They have come perilously close to folding. Twice.
They have switched their basic strategy, then reversed field again. In 13 years in business, the owners of Winton Machine have seen boom and bust, and as the economy stalled out in 2008 they were forced to slash the workforce.
Now they are looking to hire again, said George Winton, 49, co-founder and president. “We started talking to another engineer yesterday.”
In its hopeful turn toward recovery, Winton provides a small economic indicator. But the company offers other lessons, too: to be persistent, nimble and diverse, yet willing to specialize.
In at least one stark way, Winton Machine is unlike most companies in metro Atlanta. Roughly 90 percent of the region’s businesses are in services, while Winton is a manufacturer -- making machines that bend tubing used to make other products.
Yet it shares traits with many businesses in all sectors these days: It is small, struggling and somehow holding on.
During good times, Winton Machine swelled to about 20 employees. It now has 11.

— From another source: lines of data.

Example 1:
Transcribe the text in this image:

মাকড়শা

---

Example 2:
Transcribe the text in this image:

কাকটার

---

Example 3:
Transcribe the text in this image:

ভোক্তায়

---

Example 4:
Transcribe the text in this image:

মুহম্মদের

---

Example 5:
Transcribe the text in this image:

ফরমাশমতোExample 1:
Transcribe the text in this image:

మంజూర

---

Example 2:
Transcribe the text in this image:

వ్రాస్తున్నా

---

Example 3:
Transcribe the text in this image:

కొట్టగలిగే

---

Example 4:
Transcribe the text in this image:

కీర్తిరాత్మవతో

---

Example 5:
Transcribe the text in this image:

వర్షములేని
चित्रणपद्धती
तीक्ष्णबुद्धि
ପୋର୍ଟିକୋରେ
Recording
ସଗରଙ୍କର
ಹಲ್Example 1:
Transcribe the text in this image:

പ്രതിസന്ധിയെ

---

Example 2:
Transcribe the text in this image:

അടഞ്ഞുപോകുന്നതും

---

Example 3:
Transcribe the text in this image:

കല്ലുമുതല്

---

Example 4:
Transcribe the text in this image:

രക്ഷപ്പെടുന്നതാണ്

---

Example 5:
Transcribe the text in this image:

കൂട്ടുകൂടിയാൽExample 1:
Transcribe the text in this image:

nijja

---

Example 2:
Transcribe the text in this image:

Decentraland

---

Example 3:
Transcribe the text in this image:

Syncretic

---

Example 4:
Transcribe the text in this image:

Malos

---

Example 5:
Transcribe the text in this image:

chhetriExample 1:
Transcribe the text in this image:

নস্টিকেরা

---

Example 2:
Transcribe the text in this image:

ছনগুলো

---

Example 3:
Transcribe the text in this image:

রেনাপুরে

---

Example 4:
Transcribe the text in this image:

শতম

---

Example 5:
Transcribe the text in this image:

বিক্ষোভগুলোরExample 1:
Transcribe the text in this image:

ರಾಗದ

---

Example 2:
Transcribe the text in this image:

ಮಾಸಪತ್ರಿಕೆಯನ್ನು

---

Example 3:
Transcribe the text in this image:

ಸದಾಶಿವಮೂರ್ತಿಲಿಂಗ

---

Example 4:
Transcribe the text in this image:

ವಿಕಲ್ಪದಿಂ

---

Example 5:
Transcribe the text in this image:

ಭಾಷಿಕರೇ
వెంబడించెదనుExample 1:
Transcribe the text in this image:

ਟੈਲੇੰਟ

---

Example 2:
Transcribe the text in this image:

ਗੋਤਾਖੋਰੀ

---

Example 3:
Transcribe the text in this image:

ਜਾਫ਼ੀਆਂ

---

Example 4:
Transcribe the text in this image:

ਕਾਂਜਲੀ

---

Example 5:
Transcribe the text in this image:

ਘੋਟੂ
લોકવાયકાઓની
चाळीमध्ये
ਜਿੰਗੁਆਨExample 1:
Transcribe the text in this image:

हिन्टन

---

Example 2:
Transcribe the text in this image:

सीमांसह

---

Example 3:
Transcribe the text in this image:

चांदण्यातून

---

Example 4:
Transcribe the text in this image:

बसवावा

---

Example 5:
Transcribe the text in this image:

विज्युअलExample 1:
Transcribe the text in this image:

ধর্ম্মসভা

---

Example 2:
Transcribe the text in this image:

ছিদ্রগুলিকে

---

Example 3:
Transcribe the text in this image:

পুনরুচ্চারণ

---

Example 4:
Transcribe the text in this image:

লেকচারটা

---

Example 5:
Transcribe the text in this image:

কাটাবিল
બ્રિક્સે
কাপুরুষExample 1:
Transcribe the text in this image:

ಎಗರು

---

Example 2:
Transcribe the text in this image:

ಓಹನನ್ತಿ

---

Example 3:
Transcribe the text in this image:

“Two times, we were on the verge of closing,” said Lisa Winton, 43, co-founder, CEO and wife of George Winton. “Once was when we didn’t get paid for a $100,000 machine. We learned you never take an order without a deposit.”
In the past two years Winton depleted two lines of credit and maxed out the founders’ credit cards.
“I robbed Peter to pay Paul,” said Lisa Winton. “It’s creative financing, man. You’ve got to find ways.”
Although manufacturing has shrunk as a share of the economy, its value remains: above-average pay, higher-impact spending locally, emphasis on innovation.
Yet even when the economy was expanding, Winton had trouble getting capital. Lenders loved real estate and retail franchising -- where loans quickly produced profits.
“No bank understands manufacturing,” said Lisa Winton. “Everything else was retail, real estate, franchises. We were so risky to them.”
Financing tightened just as Winton needed money to buy equipment and hire personnel. The company finally received a loan backed by a Small Business Administration guarantee.
“It turned out that manufacturing was actually less risky. We were making something,” Winton said. “We couldn’t be here today without the SBA loan. But you can’t depend on it for cash flow.”
Winton sells its products to other manufacturers, which means that the increased orders they have seen are signs of broader improvement.
For example, in the middle of the 10,000 square-foot Winton facility sprawls a 2,000-pound, $140,000 “serpentine bender.” One push of a yellow button and the pre-programmed machine starts bending a long strand of 5/8 inch of “mild” steel into a snake-like pattern.
A Tennessee company is buying the machine to make refrigeration units for tractor trailers.
Winton competes mainly by that kind of customization -- adding wrinkles to machines that low-cost manufacturers will not bother with, or building machines for specialized uses.
Wrapped tightly in plastic near the loading dock is a device waiting to be shipped to a company that makes fuel lines for Harley Davidson motorcycles. Not far away is a machine that makes probes that are used to test electron chips.
For a time, the company had sold “standard” tube-bending equipment. But they found their advantage was customized machines.
“We have to look for nooks and crannies they can’t slip into,” George Winton said. “We can give the customer exactly what they need.”
Customers range from big government agencies like NASA and the Army to companies in a range of industries -- anyone who needs bent tubing. They have sold machines to Israel, to South Korea and to China, too.
Tubes used for schoolroom chairs, walkers, weed whackers, auto fuel lines, propane torches, solar cells and boat rails for Boston Whalers, among other things, were all shaped by Winton Machine products.
One of the better-known strollers for children uses tubes bent in a Winton machine that costs $470,000.
“We are not depending on any one thing, not depending on any one market or any one industry,” Winton said.
Part of an occasional series on metro Atlanta companies that make things.